In which year did Orioles manager Buck Showalter do a better job: 2012 or 2014?

There was plenty of disappointment from Orioles fans on Tuesday when Buck Showalter placed second for the annual Sporting News American League Manager of the Year Award.

Showalter was edged by Los Angeles Angels manager Mike Scioscia, whose team had the best record in the AL. Scioscia received six votes to Showalter's five.

The Sporting News award is selected by other managers, and 14 of the 15 AL managers participated in this year's vote. That one absentee ballot might have made a difference.


The Baseball Writers' Association of America's Manager of the Year award is widely considered the more prestigious award. It is selected by media and will be announced Nov. 11. Showalter is still considered a favorite for that.

Showalter won the Sporting News award in 2012, beating the Oakland Athletics' Bob Melvin by one vote. He was the runner-up for the BBWAA award that same year, finishing second to Melvin. Both awards are regular-season awards, so postseason success isn't considered by the voters.


Even though Showalter won the Sporting News award in 2012, a strong case could be made that he put together a better body of work this season.

Bottom line, the Orioles had their most successful season since 1997, winning 96 games on their way to an AL East title and a three-game sweep of the Detroit Tigers in the AL Division Series.

The Orioles did so after losing catcher Matt Wieters for the season after just 26 games. Third baseman Manny Machado missed the season's first month, initially struggled at the plate when he returned and then suffered a season-ending right knee injury.

First baseman Chris Davis struggled to come close to his MVP-caliber numbers of 2013. His averaged lurked below .200 for much of the second half of the season before he was slapped with a 25-game suspension for a failed drug test that overlapped into the postseason.

Granted, as a whole, this year's team was arguably a more accomplished group than its 2012 counterpart. The starting rotation was definitely better. Four Orioles starters posted at least 10 wins for the first time since 1997.

But when he needed a closer in May, Showalter put faith in left-hander Zach Britton, who had never been a full-time reliever coming into the season. Britton converted 37 saves.

Showalter played a big part in Steve Pearce's desire to return to the club after being designated in April. Pearce had a career season.
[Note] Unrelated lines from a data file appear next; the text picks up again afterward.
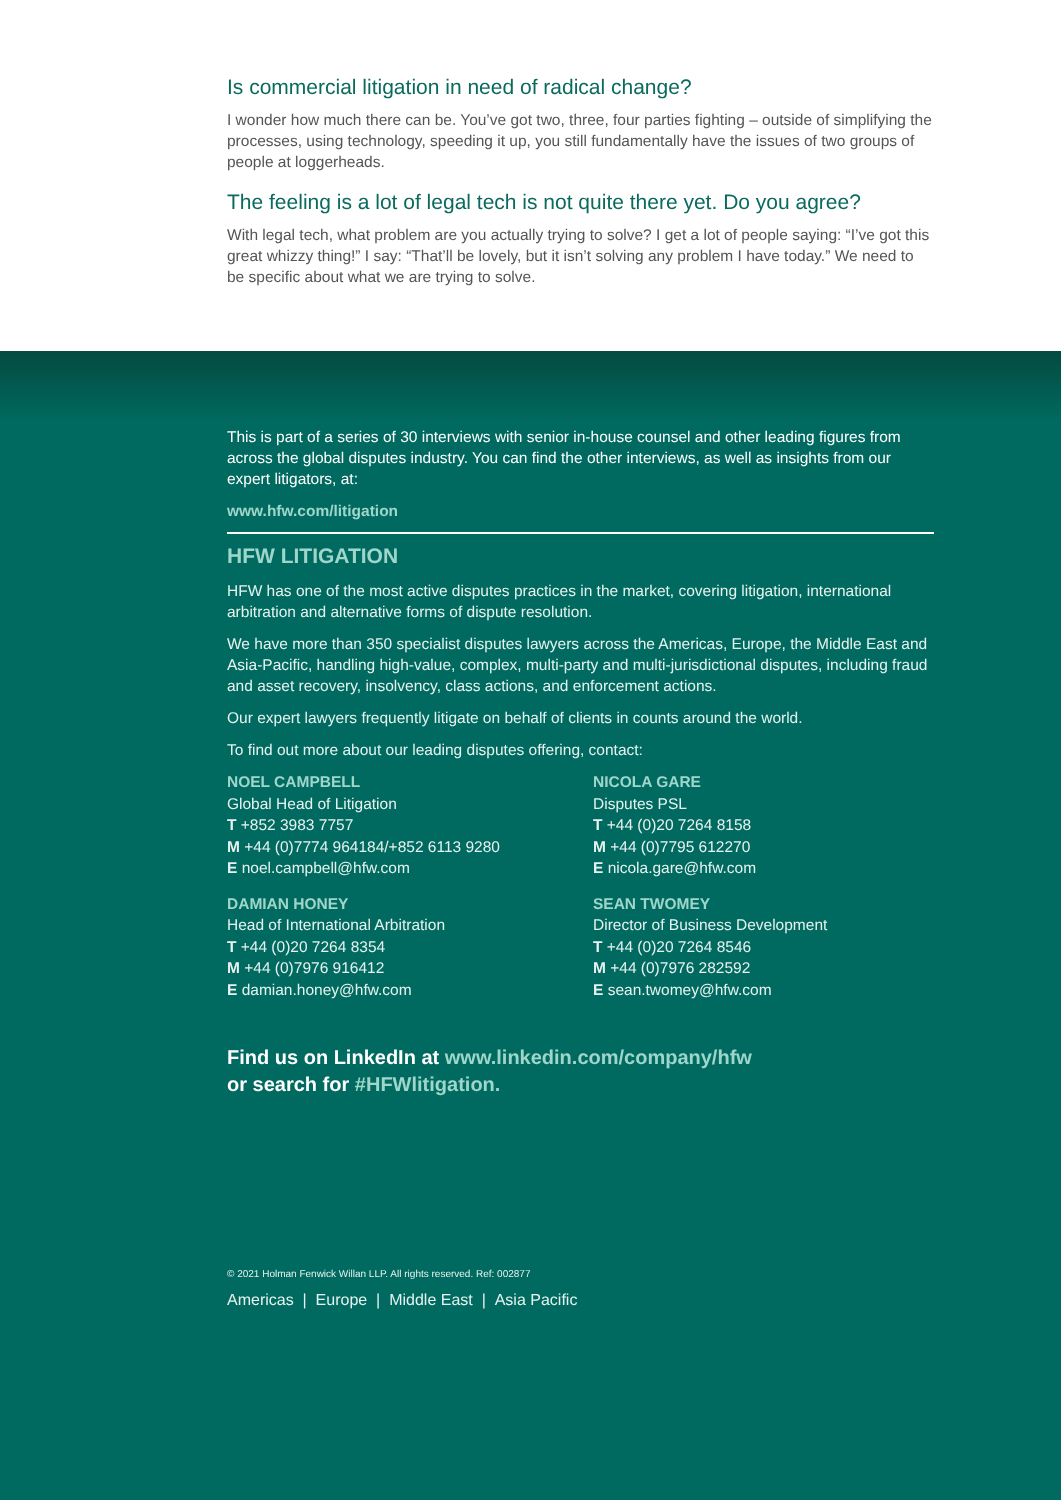Is commercial litigation in need of radical change?
I wonder how much there can be. You’ve got two, three, four parties fighting – outside of simplifying the processes, using technology, speeding it up, you still fundamentally have the issues of two groups of people at loggerheads.
The feeling is a lot of legal tech is not quite there yet. Do you agree?
With legal tech, what problem are you actually trying to solve? I get a lot of people saying: “I’ve got this great whizzy thing!” I say: “That’ll be lovely, but it isn’t solving any problem I have today.” We need to be specific about what we are trying to solve.
This is part of a series of 30 interviews with senior in-house counsel and other leading figures from across the global disputes industry. You can find the other interviews, as well as insights from our expert litigators, at:
www.hfw.com/litigation
HFW LITIGATION
HFW has one of the most active disputes practices in the market, covering litigation, international arbitration and alternative forms of dispute resolution.
We have more than 350 specialist disputes lawyers across the Americas, Europe, the Middle East and Asia-Pacific, handling high-value, complex, multi-party and multi-jurisdictional disputes, including fraud and asset recovery, insolvency, class actions, and enforcement actions.
Our expert lawyers frequently litigate on behalf of clients in counts around the world.
To find out more about our leading disputes offering, contact:
NOEL CAMPBELL
Global Head of Litigation
T +852 3983 7757
M +44 (0)7774 964184/+852 6113 9280
E noel.campbell@hfw.com
NICOLA GARE
Disputes PSL
T +44 (0)20 7264 8158
M +44 (0)7795 612270
E nicola.gare@hfw.com
DAMIAN HONEY
Head of International Arbitration
T +44 (0)20 7264 8354
M +44 (0)7976 916412
E damian.honey@hfw.com
SEAN TWOMEY
Director of Business Development
T +44 (0)20 7264 8546
M +44 (0)7976 282592
E sean.twomey@hfw.com
Find us on LinkedIn at www.linkedin.com/company/hfw
or search for #HFWlitigation.
© 2021 Holman Fenwick Willan LLP. All rights reserved. Ref: 002877
Americas | Europe | Middle East | Asia Pacific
And something that doesn't get mentioned often enough: Showalter balanced 34-year-old Nelson Cruz's playing time between left field and designated hitter in order for him to remain healthy all season. Cruz led the major leagues in home runs.


Let's not forget about 2012 so quickly. It was a historical year, as Showalter brought the Orioles out of their 14-year streak of losing seasons and took them to the playoffs with 93 wins.

Showalter was a magician with the Orioles' roster that year, making 178 roster moves among 52 different players and ensuring that his bullpen was fresh every day.

However, the argument could be made that he did a better job this year with a much less optionable roster. He did find spots to send starters like Miguel Gonzalez, Wei-Yin Chen and Bud Norris to the minors briefly to get them work and accumulate roster space. This year, Showalter only used 46 players.

The resurgence of the franchise was gradual, and the culture shift that Showalter pushed began when he first joined the Orioles in 2010. The 2012 season will always be the year when Showalter brought winning back to Baltimore, but the end result this year was more wins and a deeper postseason run.

So what do you think? Which year did Showalter do a better job -- 2012 or 2014?